Written task a:
Answer these from the text about the computer upgrade:
(i) What RAM limit did Windows XP have?
(ii) Since what year had the writer been using the pirated copy of Windows XP?
(iii) What price was the Windows 7 copy on Craigslist selling for?

Extracted text:
::::::::

Last weekend could have been relaxing.  Saturday was a big JW event in Puyallup which of course Sue was attending.  I could have had all day to do nothing.  Instead, her new computer was the Time   Spackle of that day.  After spending the whole day with it (formatting a new drive and installing Windoze XP takes a lot of time), I had to face the realization that the new motherboard was no good.  What should have taken half the day, tops, took all day because I didn't give up on it.  I tried everything.  Because the computer store wasn't open on Sunday, it gave us some time to ponder things.  We decided that we would make the jump to Windows 7 during the upgrade.  I didn't know it at the time, but I found that Windoze XP had a RAM limit of 4 gigs, and I had bought 8 gigs for her new machine.  To maximize the performance of her new machine we had to face the fact that it was time to retire the pirated version of Windoze XP that I had been using since 2001.  Monday after work I exchanged the bad motherboard.  When I got home and started to put it all back together I realized I had mistakenly put all the packets of screws and mounts into the box with the bad motherboard I had exchanged.  (Like I said: Thick bone.)  I hurriedly sped back to Federal Way in yet another example of filling the chinks in my day with Time  Spackle--This time self-inflicted.  When I got home I contacted someone on Craigslist that was selling Windows 7 for $50 and arranged to meet her the following day.  After waiting for her to show up at the prearranged location (yep, more Time Spackle) I called her.  She apologized and actually delivered it to our house a couple hours later.  That was good.  The speed in which Windows 7 installed on her new computer was so fast it actually chipped away at some of my Time  Spackle.  I may have actually regained half a day it was so fast.  That was also good.

::::::::

Stored entries
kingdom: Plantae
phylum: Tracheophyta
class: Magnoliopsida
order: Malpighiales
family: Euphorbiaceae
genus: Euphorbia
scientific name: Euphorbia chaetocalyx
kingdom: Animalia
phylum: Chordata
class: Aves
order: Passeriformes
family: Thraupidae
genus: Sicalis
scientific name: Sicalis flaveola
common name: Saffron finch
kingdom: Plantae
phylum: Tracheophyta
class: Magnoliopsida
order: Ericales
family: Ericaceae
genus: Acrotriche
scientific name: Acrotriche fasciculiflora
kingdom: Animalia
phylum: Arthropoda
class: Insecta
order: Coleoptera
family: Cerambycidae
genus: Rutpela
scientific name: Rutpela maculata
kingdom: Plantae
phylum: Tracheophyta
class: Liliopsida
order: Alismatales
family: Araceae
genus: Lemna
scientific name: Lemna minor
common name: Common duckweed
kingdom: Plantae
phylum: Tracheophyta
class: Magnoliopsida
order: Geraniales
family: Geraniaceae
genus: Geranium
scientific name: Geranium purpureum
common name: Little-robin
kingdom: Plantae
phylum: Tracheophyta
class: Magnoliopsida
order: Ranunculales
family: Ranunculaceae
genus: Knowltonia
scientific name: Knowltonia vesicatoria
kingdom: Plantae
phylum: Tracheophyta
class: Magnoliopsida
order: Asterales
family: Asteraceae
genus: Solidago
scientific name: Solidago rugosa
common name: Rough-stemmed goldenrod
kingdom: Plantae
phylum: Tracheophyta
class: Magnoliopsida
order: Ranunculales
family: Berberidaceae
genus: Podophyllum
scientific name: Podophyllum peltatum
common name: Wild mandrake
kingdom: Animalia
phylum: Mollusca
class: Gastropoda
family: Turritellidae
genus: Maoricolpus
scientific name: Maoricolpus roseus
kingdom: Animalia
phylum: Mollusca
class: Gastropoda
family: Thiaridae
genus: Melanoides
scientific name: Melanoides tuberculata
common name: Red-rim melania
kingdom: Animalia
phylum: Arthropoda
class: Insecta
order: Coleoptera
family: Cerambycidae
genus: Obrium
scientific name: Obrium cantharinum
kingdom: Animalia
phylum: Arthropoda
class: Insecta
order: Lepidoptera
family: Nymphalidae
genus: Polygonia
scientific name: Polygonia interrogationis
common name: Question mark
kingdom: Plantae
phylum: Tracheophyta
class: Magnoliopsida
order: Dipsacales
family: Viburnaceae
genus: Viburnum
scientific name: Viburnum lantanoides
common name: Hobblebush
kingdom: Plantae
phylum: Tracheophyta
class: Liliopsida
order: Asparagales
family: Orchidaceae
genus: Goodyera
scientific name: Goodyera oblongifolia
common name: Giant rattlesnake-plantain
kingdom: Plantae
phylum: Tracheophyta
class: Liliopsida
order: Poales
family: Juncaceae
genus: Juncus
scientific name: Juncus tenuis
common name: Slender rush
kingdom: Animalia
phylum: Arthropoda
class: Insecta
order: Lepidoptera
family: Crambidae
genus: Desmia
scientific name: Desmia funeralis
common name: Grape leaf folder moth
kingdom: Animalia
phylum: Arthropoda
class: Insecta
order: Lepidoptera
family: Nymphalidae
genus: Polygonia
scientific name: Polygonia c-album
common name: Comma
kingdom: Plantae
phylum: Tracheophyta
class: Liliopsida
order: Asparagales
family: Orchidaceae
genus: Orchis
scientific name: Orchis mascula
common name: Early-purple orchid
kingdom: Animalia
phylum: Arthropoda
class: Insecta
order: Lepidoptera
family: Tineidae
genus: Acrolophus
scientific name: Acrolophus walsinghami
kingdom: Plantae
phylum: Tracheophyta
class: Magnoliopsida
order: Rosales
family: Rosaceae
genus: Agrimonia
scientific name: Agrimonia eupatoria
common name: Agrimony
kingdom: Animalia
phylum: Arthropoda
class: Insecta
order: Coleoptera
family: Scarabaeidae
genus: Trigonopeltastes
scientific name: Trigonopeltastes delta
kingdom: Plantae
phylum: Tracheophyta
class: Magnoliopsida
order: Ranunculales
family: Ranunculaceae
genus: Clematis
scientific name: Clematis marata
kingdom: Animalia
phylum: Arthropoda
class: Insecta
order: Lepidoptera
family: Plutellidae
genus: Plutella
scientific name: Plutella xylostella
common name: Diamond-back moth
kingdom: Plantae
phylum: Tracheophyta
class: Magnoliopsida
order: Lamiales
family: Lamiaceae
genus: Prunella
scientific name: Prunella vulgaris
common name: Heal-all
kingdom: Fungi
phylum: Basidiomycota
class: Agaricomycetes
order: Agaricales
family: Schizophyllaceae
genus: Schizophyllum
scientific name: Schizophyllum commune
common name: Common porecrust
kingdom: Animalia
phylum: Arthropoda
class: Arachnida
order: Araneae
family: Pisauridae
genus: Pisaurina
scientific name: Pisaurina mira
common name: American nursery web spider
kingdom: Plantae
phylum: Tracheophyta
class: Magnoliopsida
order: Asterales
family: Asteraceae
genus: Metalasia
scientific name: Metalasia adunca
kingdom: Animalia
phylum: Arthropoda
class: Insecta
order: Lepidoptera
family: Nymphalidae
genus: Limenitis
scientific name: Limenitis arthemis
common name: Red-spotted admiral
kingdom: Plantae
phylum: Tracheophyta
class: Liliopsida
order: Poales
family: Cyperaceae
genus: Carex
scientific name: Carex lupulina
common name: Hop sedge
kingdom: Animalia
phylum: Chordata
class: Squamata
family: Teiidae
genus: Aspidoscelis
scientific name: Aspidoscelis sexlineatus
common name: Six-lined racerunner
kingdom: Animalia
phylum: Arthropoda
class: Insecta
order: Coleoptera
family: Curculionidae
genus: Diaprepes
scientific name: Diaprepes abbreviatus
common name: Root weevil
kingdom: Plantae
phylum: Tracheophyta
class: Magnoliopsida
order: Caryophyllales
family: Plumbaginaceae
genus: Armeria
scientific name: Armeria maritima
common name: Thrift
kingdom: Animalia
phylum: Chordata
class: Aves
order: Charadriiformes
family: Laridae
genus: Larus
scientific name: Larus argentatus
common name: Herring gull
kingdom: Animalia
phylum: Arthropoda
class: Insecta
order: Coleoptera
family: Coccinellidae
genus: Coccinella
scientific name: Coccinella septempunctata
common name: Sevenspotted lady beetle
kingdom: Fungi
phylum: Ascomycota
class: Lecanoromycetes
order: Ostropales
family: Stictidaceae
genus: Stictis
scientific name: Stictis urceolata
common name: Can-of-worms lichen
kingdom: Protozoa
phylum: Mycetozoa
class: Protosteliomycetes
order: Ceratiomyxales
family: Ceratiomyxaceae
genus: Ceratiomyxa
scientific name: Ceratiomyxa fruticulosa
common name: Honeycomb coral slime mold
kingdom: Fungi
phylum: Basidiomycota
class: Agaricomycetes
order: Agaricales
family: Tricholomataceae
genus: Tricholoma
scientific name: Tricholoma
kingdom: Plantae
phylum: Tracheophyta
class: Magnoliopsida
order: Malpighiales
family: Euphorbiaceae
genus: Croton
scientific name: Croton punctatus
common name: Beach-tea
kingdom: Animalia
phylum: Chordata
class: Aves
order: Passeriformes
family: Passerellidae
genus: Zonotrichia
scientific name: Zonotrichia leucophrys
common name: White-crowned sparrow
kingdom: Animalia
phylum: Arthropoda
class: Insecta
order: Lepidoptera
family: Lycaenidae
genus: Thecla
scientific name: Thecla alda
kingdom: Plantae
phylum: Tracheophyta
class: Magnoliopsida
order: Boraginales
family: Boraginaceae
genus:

::::::::

Written task b:
Output only the lines of the entries from the line containing "family: Lamiaceae" up to and including the line containing "common name: Common porecrust" as a Markdown table with the columns "No." and "Line", numbering each row and leaving out blank lines.

Task solution a:
(i) 4 gigs
(ii) 2001
(iii) $50

Task solution b:
| No. | Line |
|---|---|
| 1 | family: Lamiaceae |
| 2 | genus: Prunella |
| 3 | scientific name: Prunella vulgaris |
| 4 | common name: Heal-all |
| 5 | kingdom: Fungi |
| 6 | phylum: Basidiomycota |
| 7 | class: Agaricomycetes |
| 8 | order: Agaricales |
| 9 | family: Schizophyllaceae |
| 10 | genus: Schizophyllum |
| 11 | scientific name: Schizophyllum commune |
| 12 | common name: Common porecrust |